ARGENTINE - SUISSE (1er juillet)

Lors de la Coupe du monde 1966, l'Albiceleste battait la Nati au premier tour (2-0). Les deux équipes se sont ensuite retrouvées cinq fois en amical (de 1980 à 2012), pour trois victoires argentines et deux matchs nuls. Sur ces cinq matchs, quatre se déroulèrent en Suisse. Lors du dernier (février 2012), l'Argentine l'emportait 3-1. Habituée à franchir le cap des huitièmes, elle devrait logiquement s'imposer face à son adversaire, qui lui n'a pas atteint les quarts depuis 1954. Tandis que l'Argentine est progressivement montée en puissance, avec un Lionel Messi en grande forme (4 buts), la Suisse a montré pour sa part un style de jeu assez anarchique.

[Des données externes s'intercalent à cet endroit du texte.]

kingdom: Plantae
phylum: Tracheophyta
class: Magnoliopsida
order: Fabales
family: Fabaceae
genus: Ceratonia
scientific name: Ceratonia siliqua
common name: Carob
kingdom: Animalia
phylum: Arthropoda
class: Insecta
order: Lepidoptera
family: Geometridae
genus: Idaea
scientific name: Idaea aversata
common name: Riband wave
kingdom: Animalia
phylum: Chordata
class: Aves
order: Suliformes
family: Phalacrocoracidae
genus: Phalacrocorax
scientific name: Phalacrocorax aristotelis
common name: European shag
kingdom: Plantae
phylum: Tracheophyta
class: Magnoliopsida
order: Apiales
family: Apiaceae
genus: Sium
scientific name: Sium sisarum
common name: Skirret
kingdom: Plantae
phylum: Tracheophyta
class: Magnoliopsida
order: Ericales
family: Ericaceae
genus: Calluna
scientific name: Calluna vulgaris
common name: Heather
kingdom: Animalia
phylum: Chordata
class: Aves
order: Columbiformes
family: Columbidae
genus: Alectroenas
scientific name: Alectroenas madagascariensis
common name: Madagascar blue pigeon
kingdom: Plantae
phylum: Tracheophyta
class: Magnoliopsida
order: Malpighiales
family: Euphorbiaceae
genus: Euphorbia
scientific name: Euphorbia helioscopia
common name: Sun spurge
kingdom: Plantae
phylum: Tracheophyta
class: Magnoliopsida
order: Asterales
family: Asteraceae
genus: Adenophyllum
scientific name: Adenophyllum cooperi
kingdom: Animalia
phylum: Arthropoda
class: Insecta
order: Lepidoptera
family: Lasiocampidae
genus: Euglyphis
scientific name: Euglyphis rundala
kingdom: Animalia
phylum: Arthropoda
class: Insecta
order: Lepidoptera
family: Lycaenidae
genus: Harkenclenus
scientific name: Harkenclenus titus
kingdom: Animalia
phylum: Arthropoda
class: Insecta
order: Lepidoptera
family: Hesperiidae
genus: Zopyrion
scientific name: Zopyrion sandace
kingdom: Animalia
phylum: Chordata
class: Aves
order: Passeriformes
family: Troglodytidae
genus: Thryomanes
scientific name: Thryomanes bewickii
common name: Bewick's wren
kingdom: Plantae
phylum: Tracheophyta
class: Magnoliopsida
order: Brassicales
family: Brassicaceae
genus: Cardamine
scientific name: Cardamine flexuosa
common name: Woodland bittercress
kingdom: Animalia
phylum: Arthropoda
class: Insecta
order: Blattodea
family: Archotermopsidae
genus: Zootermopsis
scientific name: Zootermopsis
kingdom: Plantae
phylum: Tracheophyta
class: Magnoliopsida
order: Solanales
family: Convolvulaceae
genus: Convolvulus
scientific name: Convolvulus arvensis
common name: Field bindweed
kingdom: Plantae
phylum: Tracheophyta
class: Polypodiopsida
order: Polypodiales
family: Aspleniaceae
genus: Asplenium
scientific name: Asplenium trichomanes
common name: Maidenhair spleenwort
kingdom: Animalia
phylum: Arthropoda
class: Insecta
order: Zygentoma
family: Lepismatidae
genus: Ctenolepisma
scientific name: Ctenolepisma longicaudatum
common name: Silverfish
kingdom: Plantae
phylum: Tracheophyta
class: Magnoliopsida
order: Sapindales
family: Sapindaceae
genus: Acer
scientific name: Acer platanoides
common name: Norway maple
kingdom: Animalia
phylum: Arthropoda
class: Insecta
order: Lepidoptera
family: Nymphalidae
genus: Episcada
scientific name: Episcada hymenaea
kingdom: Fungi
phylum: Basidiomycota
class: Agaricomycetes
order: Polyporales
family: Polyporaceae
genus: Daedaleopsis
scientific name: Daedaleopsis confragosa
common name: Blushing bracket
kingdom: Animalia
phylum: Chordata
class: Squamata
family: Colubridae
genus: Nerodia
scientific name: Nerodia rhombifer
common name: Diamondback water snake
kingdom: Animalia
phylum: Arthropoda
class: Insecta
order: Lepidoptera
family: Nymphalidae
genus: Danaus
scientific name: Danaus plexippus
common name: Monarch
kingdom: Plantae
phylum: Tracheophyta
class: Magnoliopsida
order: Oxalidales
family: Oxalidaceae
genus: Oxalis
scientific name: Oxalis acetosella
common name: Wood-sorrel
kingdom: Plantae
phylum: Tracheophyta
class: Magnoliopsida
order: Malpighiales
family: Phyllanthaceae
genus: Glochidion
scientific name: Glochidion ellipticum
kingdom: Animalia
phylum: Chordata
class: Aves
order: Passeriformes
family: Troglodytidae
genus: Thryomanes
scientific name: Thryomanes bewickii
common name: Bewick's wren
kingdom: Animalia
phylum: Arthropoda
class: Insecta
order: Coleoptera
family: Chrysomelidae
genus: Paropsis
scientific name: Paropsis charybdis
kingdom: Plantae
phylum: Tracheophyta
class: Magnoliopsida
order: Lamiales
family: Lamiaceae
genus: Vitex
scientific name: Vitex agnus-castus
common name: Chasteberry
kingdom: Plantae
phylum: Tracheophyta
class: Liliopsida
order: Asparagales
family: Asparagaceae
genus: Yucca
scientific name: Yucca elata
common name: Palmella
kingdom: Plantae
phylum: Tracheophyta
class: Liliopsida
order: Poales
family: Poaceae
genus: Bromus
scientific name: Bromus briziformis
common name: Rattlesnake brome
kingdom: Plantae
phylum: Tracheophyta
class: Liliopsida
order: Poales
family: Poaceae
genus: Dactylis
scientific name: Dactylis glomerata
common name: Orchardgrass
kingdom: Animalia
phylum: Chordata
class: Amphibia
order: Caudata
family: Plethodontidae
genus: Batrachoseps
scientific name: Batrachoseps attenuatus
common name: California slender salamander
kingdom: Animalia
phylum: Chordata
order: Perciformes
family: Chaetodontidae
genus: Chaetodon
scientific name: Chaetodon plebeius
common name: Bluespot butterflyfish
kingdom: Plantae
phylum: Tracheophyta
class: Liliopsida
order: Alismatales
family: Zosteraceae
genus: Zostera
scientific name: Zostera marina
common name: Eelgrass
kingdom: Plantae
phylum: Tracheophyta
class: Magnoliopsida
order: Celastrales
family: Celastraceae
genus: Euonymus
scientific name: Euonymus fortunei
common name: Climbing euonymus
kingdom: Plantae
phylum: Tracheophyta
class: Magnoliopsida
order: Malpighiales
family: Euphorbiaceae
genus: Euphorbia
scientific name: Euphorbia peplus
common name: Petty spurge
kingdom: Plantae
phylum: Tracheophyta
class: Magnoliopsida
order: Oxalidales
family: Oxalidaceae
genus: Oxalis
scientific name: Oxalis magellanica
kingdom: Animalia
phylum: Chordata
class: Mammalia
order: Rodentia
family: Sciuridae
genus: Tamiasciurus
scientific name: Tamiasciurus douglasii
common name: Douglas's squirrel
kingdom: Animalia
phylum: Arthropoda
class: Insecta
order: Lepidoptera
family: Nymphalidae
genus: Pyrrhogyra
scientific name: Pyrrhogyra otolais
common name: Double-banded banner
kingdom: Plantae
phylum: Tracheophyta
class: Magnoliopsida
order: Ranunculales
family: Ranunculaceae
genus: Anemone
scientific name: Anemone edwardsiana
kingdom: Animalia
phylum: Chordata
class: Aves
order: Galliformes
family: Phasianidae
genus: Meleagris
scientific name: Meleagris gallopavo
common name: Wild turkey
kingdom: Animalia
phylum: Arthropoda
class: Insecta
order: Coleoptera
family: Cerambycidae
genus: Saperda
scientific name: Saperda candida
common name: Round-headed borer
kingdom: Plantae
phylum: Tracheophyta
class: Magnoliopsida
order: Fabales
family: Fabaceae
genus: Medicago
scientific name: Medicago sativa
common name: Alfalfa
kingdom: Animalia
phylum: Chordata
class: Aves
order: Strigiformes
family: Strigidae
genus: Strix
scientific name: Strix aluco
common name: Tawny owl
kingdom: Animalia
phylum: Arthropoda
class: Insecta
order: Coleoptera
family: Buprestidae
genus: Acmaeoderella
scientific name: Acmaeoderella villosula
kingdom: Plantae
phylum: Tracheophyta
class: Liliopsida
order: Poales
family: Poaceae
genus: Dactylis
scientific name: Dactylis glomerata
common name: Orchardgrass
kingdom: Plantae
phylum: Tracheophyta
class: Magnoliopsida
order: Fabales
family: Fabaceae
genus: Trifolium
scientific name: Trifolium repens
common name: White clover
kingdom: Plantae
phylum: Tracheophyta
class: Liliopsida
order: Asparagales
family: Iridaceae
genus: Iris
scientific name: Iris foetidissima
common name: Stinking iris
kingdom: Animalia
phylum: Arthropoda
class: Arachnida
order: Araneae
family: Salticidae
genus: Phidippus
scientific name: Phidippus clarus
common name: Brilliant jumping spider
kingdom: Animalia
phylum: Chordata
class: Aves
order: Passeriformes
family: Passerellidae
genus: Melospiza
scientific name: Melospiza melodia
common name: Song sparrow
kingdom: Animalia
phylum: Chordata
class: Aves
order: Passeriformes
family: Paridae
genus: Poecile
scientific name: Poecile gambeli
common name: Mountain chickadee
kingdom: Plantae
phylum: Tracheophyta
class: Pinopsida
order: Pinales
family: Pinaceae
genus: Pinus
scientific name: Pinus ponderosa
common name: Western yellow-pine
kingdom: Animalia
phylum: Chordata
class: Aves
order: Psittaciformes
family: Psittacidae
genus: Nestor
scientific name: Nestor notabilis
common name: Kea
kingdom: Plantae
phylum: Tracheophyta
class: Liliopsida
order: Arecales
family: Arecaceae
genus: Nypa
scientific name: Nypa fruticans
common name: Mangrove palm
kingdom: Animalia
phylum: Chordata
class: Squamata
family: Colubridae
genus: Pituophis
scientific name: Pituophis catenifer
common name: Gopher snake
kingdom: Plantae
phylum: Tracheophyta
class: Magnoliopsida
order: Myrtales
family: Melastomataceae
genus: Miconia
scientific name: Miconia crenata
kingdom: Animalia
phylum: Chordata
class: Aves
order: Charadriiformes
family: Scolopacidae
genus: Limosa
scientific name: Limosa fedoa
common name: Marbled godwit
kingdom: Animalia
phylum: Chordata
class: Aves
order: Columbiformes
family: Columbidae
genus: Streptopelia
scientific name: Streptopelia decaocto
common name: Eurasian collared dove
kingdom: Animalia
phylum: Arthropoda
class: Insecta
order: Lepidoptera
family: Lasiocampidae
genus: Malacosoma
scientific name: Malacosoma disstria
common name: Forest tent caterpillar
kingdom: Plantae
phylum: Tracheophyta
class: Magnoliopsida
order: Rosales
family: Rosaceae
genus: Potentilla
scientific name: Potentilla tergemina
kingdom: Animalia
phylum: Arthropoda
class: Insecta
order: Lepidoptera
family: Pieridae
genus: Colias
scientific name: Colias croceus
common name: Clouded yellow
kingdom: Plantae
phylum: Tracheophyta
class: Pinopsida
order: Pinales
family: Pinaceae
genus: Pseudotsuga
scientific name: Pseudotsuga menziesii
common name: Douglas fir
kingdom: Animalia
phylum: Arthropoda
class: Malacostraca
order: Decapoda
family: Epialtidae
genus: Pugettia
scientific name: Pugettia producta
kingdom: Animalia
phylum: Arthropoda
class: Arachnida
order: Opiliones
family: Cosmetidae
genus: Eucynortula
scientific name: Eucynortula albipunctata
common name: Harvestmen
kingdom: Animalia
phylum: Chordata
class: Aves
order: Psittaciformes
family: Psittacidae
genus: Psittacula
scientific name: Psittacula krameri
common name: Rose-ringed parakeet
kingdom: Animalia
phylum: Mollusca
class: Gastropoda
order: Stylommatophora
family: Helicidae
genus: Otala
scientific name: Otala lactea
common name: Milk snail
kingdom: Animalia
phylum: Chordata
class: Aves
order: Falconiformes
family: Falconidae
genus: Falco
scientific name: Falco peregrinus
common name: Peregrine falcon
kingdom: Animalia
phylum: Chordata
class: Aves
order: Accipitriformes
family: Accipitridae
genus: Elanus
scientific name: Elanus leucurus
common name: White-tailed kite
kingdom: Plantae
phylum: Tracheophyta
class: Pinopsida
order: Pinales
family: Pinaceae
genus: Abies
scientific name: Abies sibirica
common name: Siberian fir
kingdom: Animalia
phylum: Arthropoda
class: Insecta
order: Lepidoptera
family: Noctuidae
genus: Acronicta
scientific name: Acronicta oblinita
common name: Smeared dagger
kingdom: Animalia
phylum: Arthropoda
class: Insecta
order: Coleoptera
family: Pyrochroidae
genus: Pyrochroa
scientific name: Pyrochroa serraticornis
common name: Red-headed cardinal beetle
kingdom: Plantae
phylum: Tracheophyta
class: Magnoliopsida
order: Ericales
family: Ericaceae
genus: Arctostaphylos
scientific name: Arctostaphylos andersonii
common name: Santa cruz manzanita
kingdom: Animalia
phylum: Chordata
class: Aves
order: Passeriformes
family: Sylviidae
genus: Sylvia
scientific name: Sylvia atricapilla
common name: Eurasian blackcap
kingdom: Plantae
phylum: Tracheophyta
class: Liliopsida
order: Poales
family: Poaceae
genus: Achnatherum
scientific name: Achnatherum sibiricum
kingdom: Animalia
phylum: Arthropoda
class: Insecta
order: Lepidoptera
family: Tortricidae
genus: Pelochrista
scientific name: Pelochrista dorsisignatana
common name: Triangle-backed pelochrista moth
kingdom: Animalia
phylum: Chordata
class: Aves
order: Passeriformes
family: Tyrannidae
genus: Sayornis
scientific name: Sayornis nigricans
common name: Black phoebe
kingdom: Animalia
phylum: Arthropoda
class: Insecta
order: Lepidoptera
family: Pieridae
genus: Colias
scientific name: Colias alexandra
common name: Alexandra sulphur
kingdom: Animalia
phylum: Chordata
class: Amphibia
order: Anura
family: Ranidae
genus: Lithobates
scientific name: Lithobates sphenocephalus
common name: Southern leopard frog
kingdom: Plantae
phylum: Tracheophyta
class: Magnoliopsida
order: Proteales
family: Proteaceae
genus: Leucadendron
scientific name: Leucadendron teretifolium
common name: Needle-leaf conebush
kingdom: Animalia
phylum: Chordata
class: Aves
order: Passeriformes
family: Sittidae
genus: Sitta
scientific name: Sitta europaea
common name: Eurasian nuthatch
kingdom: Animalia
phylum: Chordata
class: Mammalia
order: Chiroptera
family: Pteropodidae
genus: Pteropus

BELGIQUE - ETATS-UNIS (1er juillet)

Lors de la première Coupe du monde de l'histoire (1930), les Etats-Unis s'imposaient largement au premier tour (3-0). Il faudra attendre les années 90 pour que les deux équipes se retrouvent, les Diables Rouges l'emportant cinq fois en amical (1995, 1998, 2011, 2013). Si elle a remporté ses trois matchs du premier tour, la Belgique n'a pas brillé pour autant, face à des adversaires moyens (Algérie, Russie, Corée du Sud) qu'elle battit sur le fil. Efficace contre le Ghana (un but marqué à la première minute, le deuxième en toute fin de match), impressionnante de combativité contre le Portugal (2-2), la Team USA n'a rien pu faire contre la déferlante allemande (0-1). Supérieurs techniquement, les Belges partent favoris.